● **What is expected**
Reproduce the text given with the material below line for line and without changes, leaving the pictures out.

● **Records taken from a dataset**
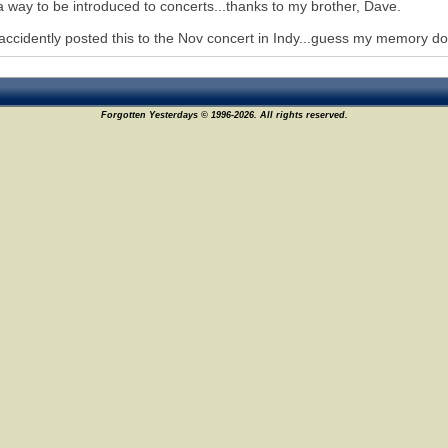
 way to be introduced to concerts...thanks to my brother, Dave.
 accidently posted this to the Nov concert in Indy...guess my memory does
Forgotten Yesterdays © 1996-2026. All rights reserved.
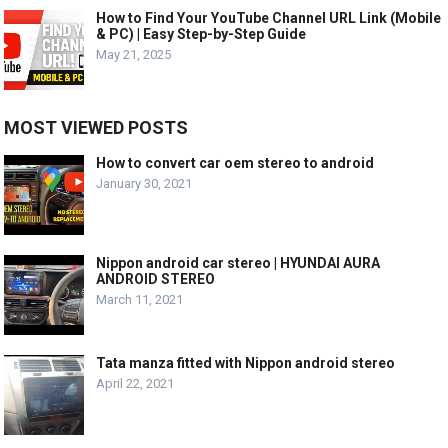
How to Find Your YouTube Channel URL Link (Mobile
& PC) | Easy Step-by-Step Guide
May 21, 2025
MOST VIEWED POSTS
How to convert car oem stereo to android
January 30, 2021
Nippon android car stereo | HYUNDAI AURA
ANDROID STEREO
March 11, 2021
Tata manza fitted with Nippon android stereo
April 22, 2021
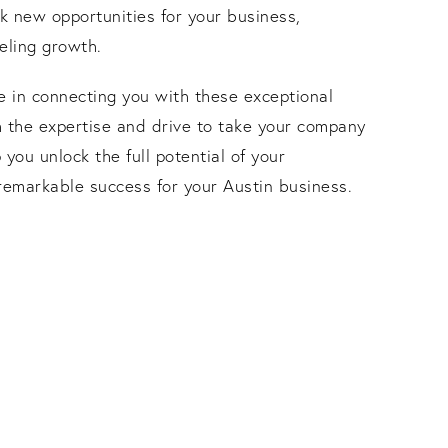
ck new opportunities for your business,
eling growth.
e in connecting you with these exceptional
h the expertise and drive to take your company
p you unlock the full potential of your
remarkable success for your Austin business.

● **Completed task**
 way to be introduced to concerts...thanks to my brother, Dave.
 accidently posted this to the Nov concert in Indy...guess my memory does
Forgotten Yesterdays © 1996-2026. All rights reserved.
How to Find Your YouTube Channel URL Link (Mobile
& PC) | Easy Step-by-Step Guide
May 21, 2025
MOST VIEWED POSTS
How to convert car oem stereo to android
January 30, 2021
Nippon android car stereo | HYUNDAI AURA
ANDROID STEREO
March 11, 2021
Tata manza fitted with Nippon android stereo
April 22, 2021
ck new opportunities for your business,
eling growth.
e in connecting you with these exceptional
h the expertise and drive to take your company
p you unlock the full potential of your
remarkable success for your Austin business.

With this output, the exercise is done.